Aristotle (384-322 B.C.) Greek philosopher, scientist, logician, and student of many disciplines. Aristotle studied under Plato and became the tutor of Alexander the Great. In 335 he opened the Lyceum, a major philosophical and scientific school in Athens. Aristotle emphasized the observation of nature and analyzed all things in terms of "the four causes." In ethics, he stressed that virtue is a mean between extremes and that man's highest goal should be the use of his intellect. Most of Aristotle's works were lost to Christian civilization from the fifth through the twelfth centuries. Among his writings are Metaphysics , Politics , and Rhetoric .
Augustine of Hippo, St. (354-430) The greatest of the Latin church fathers and possibly the most influential Christian thinker after St. Paul. St. Augustine emphasized man's need for grace. His Confessions and The City of God were influential.

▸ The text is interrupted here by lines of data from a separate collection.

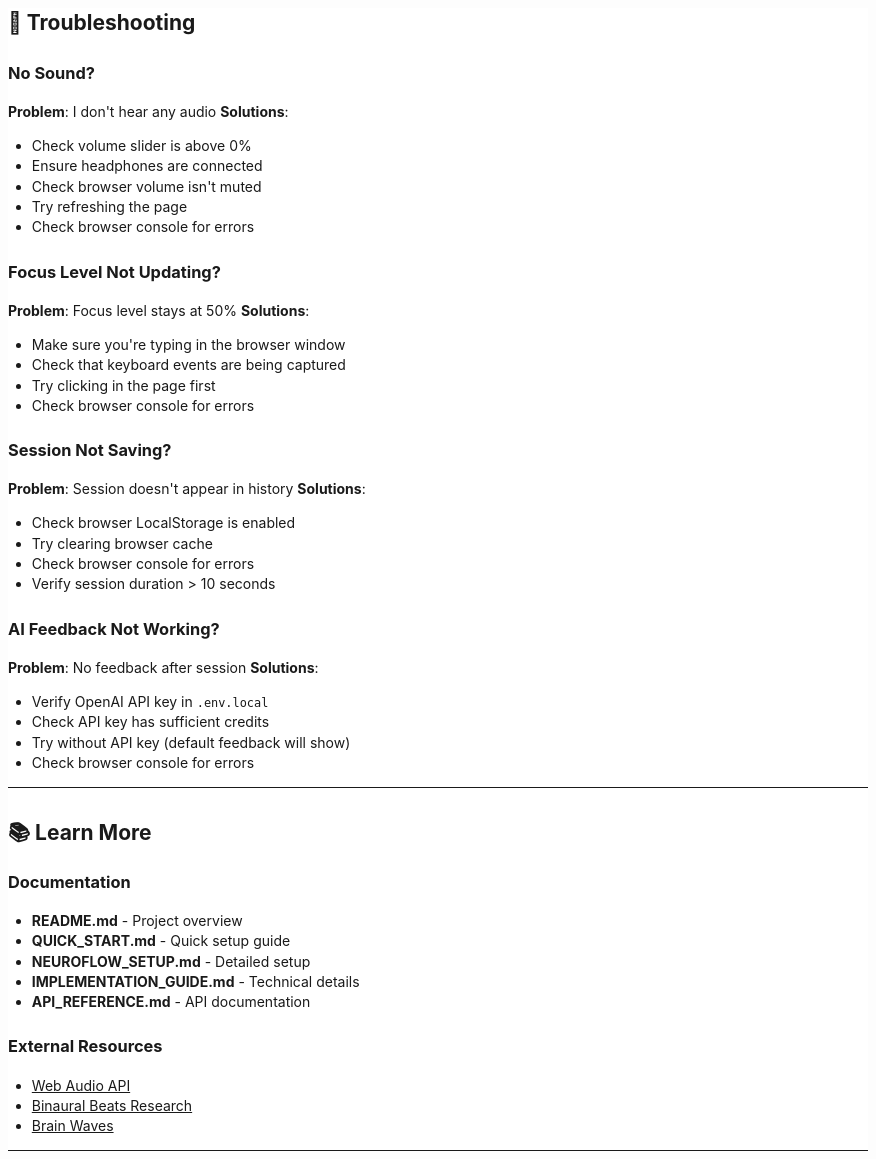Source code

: 
## 🐛 Troubleshooting

### No Sound?
**Problem**: I don't hear any audio
**Solutions**:
- Check volume slider is above 0%
- Ensure headphones are connected
- Check browser volume isn't muted
- Try refreshing the page
- Check browser console for errors

### Focus Level Not Updating?
**Problem**: Focus level stays at 50%
**Solutions**:
- Make sure you're typing in the browser window
- Check that keyboard events are being captured
- Try clicking in the page first
- Check browser console for errors

### Session Not Saving?
**Problem**: Session doesn't appear in history
**Solutions**:
- Check browser LocalStorage is enabled
- Try clearing browser cache
- Check browser console for errors
- Verify session duration > 10 seconds

### AI Feedback Not Working?
**Problem**: No feedback after session
**Solutions**:
- Verify OpenAI API key in `.env.local`
- Check API key has sufficient credits
- Try without API key (default feedback will show)
- Check browser console for errors

---

## 📚 Learn More

### Documentation
- **README.md** - Project overview
- **QUICK_START.md** - Quick setup guide
- **NEUROFLOW_SETUP.md** - Detailed setup
- **IMPLEMENTATION_GUIDE.md** - Technical details
- **API_REFERENCE.md** - API documentation

### External Resources
- [Web Audio API](https://developer.mozilla.org/en-US/docs/Web/API/Web_Audio_API)
- [Binaural Beats Research](https://pubmed.ncbi.nlm.nih.gov/)
- [Brain Waves](https://www.healthline.com/health/brain-waves)

---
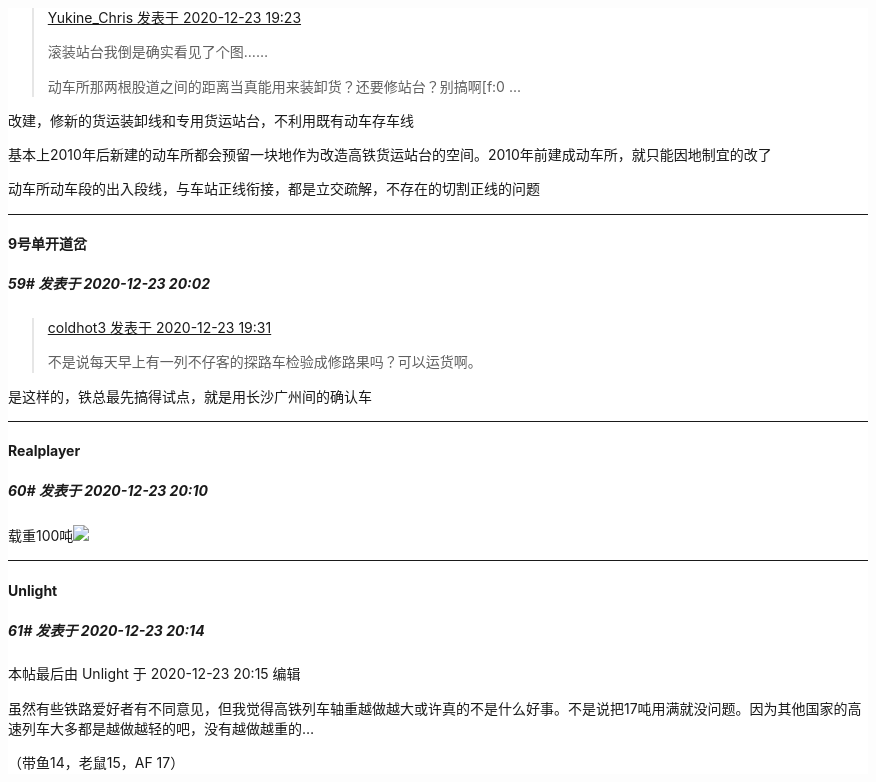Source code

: 

<blockquote><a href="httphttps://bbs.saraba1st.com/2b/forum.php?mod=redirect&amp;goto=findpost&amp;pid=49821767&amp;ptid=1979177" target="_blank">Yukine_Chris 发表于 2020-12-23 19:23</a>

滚装站台我倒是确实看见了个图……

动车所那两根股道之间的距离当真能用来装卸货？还要修站台？别搞啊[f:0 ...</blockquote>
改建，修新的货运装卸线和专用货运站台，不利用既有动车存车线

基本上2010年后新建的动车所都会预留一块地作为改造高铁货运站台的空间。2010年前建成动车所，就只能因地制宜的改了

动车所动车段的出入段线，与车站正线衔接，都是立交疏解，不存在的切割正线的问题







*****

####  9号单开道岔  
##### 59#       发表于 2020-12-23 20:02



<blockquote><a href="httphttps://bbs.saraba1st.com/2b/forum.php?mod=redirect&amp;goto=findpost&amp;pid=49821848&amp;ptid=1979177" target="_blank">coldhot3 发表于 2020-12-23 19:31</a>

不是说每天早上有一列不仔客的探路车检验成修路果吗？可以运货啊。</blockquote>
是这样的，铁总最先搞得试点，就是用长沙广州间的确认车







*****

####  Realplayer  
##### 60#       发表于 2020-12-23 20:10




载重100吨<img src="https://static.saraba1st.com/image/smiley/face2017/004.gif" referrerpolicy="no-referrer">







*****

####  Unlight  
##### 61#       发表于 2020-12-23 20:14



 本帖最后由 Unlight 于 2020-12-23 20:15 编辑 

虽然有些铁路爱好者有不同意见，但我觉得高铁列车轴重越做越大或许真的不是什么好事。不是说把17吨用满就没问题。因为其他国家的高速列车大多都是越做越轻的吧，没有越做越重的…

（带鱼14，老鼠15，AF 17）
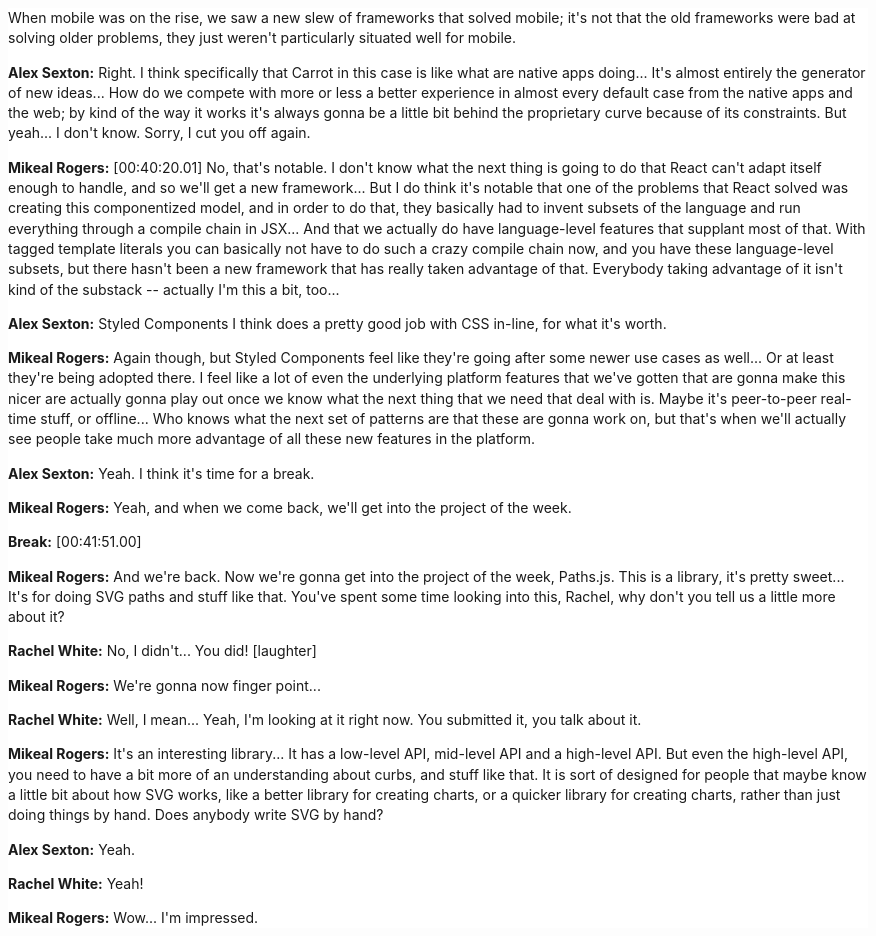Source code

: When mobile was on the rise, we saw a new slew of frameworks that solved mobile; it's not that the old frameworks were bad at solving older problems, they just weren't particularly situated well for mobile.

**Alex Sexton:** Right. I think specifically that Carrot in this case is like what are native apps doing... It's almost entirely the generator of new ideas... How do we compete with more or less a better experience in almost every default case from the native apps and the web; by kind of the way it works it's always gonna be a little bit behind the proprietary curve because of its constraints. But yeah... I don't know. Sorry, I cut you off again.

**Mikeal Rogers:** \[00:40:20.01\] No, that's notable. I don't know what the next thing is going to do that React can't adapt itself enough to handle, and so we'll get a new framework... But I do think it's notable that one of the problems that React solved was creating this componentized model, and in order to do that, they basically had to invent subsets of the language and run everything through a compile chain in JSX... And that we actually do have language-level features that supplant most of that. With tagged template literals you can basically not have to do such a crazy compile chain now, and you have these language-level subsets, but there hasn't been a new framework that has really taken advantage of that. Everybody taking advantage of it isn't kind of the substack -- actually I'm this a bit, too...

**Alex Sexton:** Styled Components I think does a pretty good job with CSS in-line, for what it's worth.

**Mikeal Rogers:** Again though, but Styled Components feel like they're going after some newer use cases as well... Or at least they're being adopted there. I feel like a lot of even the underlying platform features that we've gotten that are gonna make this nicer are actually gonna play out once we know what the next thing that we need that deal with is. Maybe it's peer-to-peer real-time stuff, or offline... Who knows what the next set of patterns are that these are gonna work on, but that's when we'll actually see people take much more advantage of all these new features in the platform.

**Alex Sexton:** Yeah. I think it's time for a break.

**Mikeal Rogers:** Yeah, and when we come back, we'll get into the project of the week.

**Break:** \[00:41:51.00\]

**Mikeal Rogers:** And we're back. Now we're gonna get into the project of the week, Paths.js. This is a library, it's pretty sweet... It's for doing SVG paths and stuff like that. You've spent some time looking into this, Rachel, why don't you tell us a little more about it?

**Rachel White:** No, I didn't... You did! \[laughter\]

**Mikeal Rogers:** We're gonna now finger point...

**Rachel White:** Well, I mean... Yeah, I'm looking at it right now. You submitted it, you talk about it.

**Mikeal Rogers:** It's an interesting library... It has a low-level API, mid-level API and a high-level API. But even the high-level API, you need to have a bit more of an understanding about curbs, and stuff like that. It is sort of designed for people that maybe know a little bit about how SVG works, like a better library for creating charts, or a quicker library for creating charts, rather than just doing things by hand. Does anybody write SVG by hand?

**Alex Sexton:** Yeah.

**Rachel White:** Yeah!

**Mikeal Rogers:** Wow... I'm impressed.
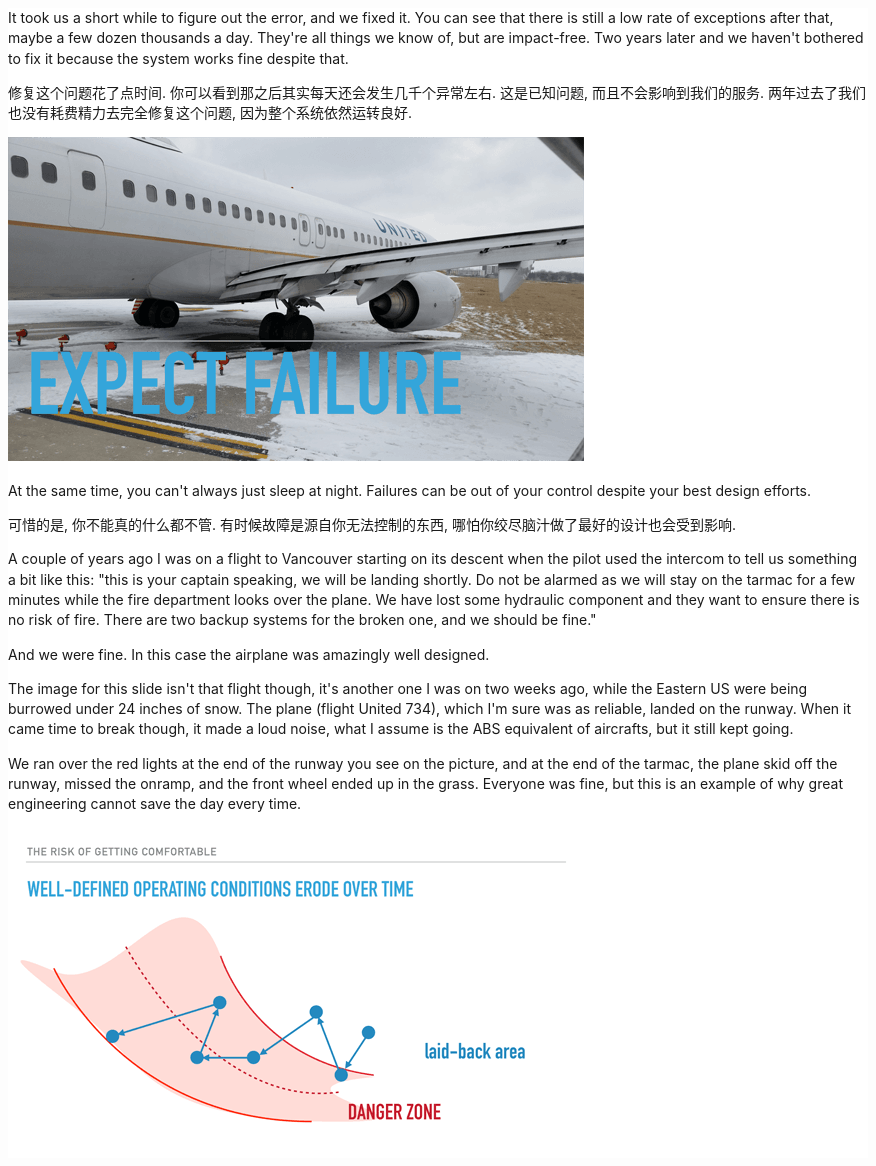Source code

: It took us a short while to figure out the error, and we fixed it. You can see that there is still a low rate of exceptions after that, maybe a few dozen thousands a day. They're all things we know of, but are impact-free. Two years later and we haven't bothered to fix it because the system works fine despite that.

修复这个问题花了点时间. 你可以看到那之后其实每天还会发生几千个异常左右. 这是已知问题, 而且不会影响到我们的服务. 两年过去了我们也没有耗费精力去完全修复这个问题, 因为整个系统依然运转良好.

![expect failure](/static/zen_of_erlang/022.png)

At the same time, you can't always just sleep at night. Failures can be out of your control despite your best design efforts.

可惜的是, 你不能真的什么都不管. 有时候故障是源自你无法控制的东西, 哪怕你绞尽脑汁做了最好的设计也会受到影响.

A couple of years ago I was on a flight to Vancouver starting on its descent when the pilot used the intercom to tell us something a bit like this: "this is your captain speaking, we will be landing shortly. Do not be alarmed as we will stay on the tarmac for a few minutes while the fire department looks over the plane. We have lost some hydraulic component and they want to ensure there is no risk of fire. There are two backup systems for the broken one, and we should be fine."

And we were fine. In this case the airplane was amazingly well designed.

The image for this slide isn't that flight though, it's another one I was on two weeks ago, while the Eastern US were being burrowed under 24 inches of snow. The plane (flight United 734), which I'm sure was as reliable, landed on the runway. When it came time to break though, it made a loud noise, what I assume is the ABS equivalent of aircrafts, but it still kept going.

We ran over the red lights at the end of the runway you see on the picture, and at the end of the tarmac, the plane skid off the runway, missed the onramp, and the front wheel ended up in the grass. Everyone was fine, but this is an example of why great engineering cannot save the day every time.

![danger zone](/static/zen_of_erlang/023.png)
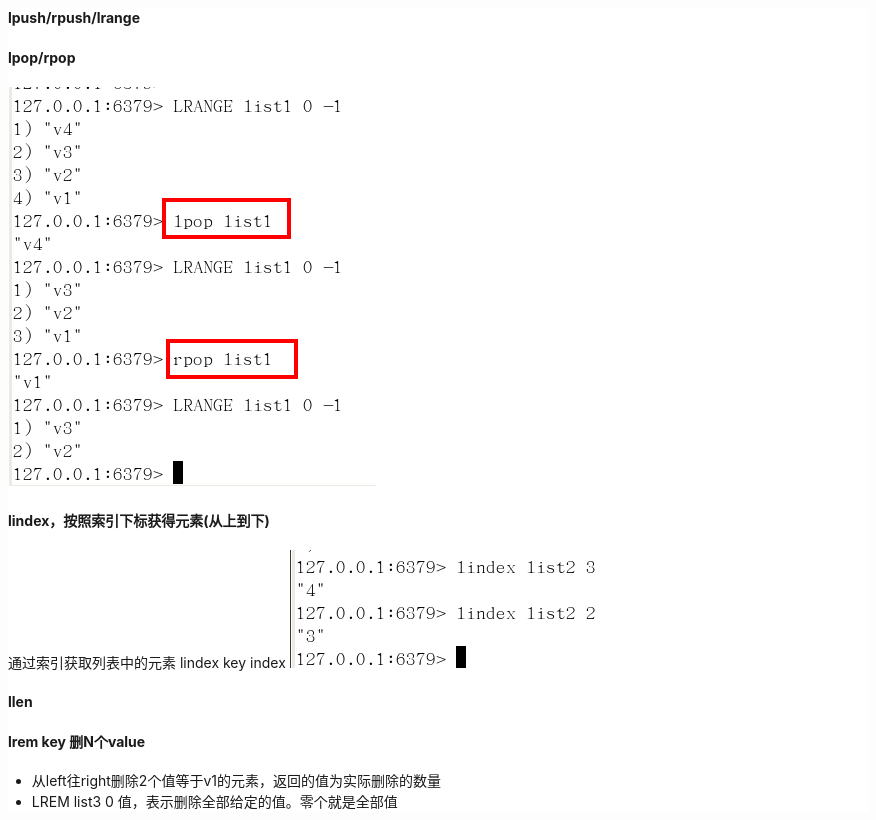 
#### lpush/rpush/lrange

#### lpop/rpop


![image-20200403181641482](images/image-20200403181641482.png)

#### lindex，按照索引下标获得元素(从上到下)

通过索引获取列表中的元素 lindex key index
![image-20200403181711144](images/image-20200403181711144.png)

#### llen

#### lrem key 删N个value


 * 从left往right删除2个值等于v1的元素，返回的值为实际删除的数量
 *  LREM list3 0 值，表示删除全部给定的值。零个就是全部值
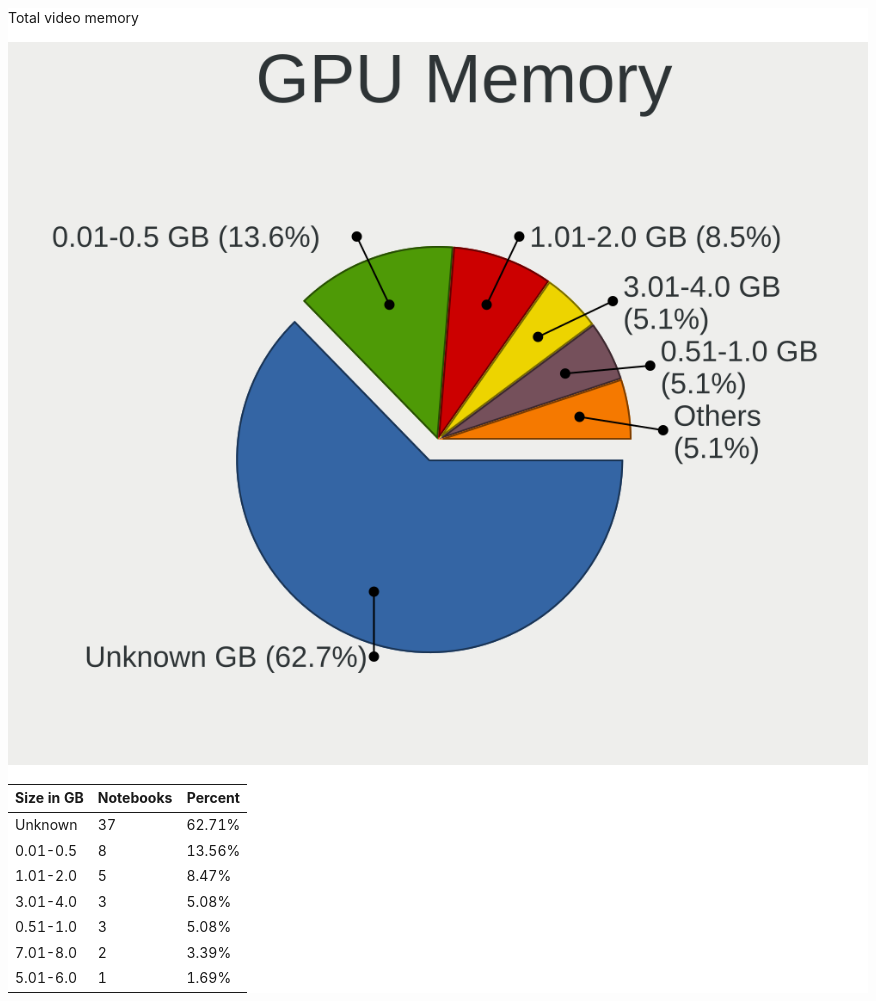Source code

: Total video memory

![GPU Memory](./images/pie_chart/gpu_memory.svg)


| Size in GB | Notebooks | Percent |
|------------|-----------|---------|
| Unknown    | 37        | 62.71%  |
| 0.01-0.5   | 8         | 13.56%  |
| 1.01-2.0   | 5         | 8.47%   |
| 3.01-4.0   | 3         | 5.08%   |
| 0.51-1.0   | 3         | 5.08%   |
| 7.01-8.0   | 2         | 3.39%   |
| 5.01-6.0   | 1         | 1.69%   |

Averroes (1126-98) Spanish-born Arabian philosopher, lawyer, and physician whose detailed commentaries on Aristotle were influential for over 300 years. He emphasized the compatibility of faith and reason but believed philosophical knowledge to be derived from reason. The church condemned his views.
Avicenna (980-1037) Islamic medieval philosopher born in Persia. His Neoplatoist interpretation of Aristotle greatly influenced medieval philosophers, including St. Thomas Aquinas. Avicenna was also a physician; his writings on medicine were important for nearly 500 years.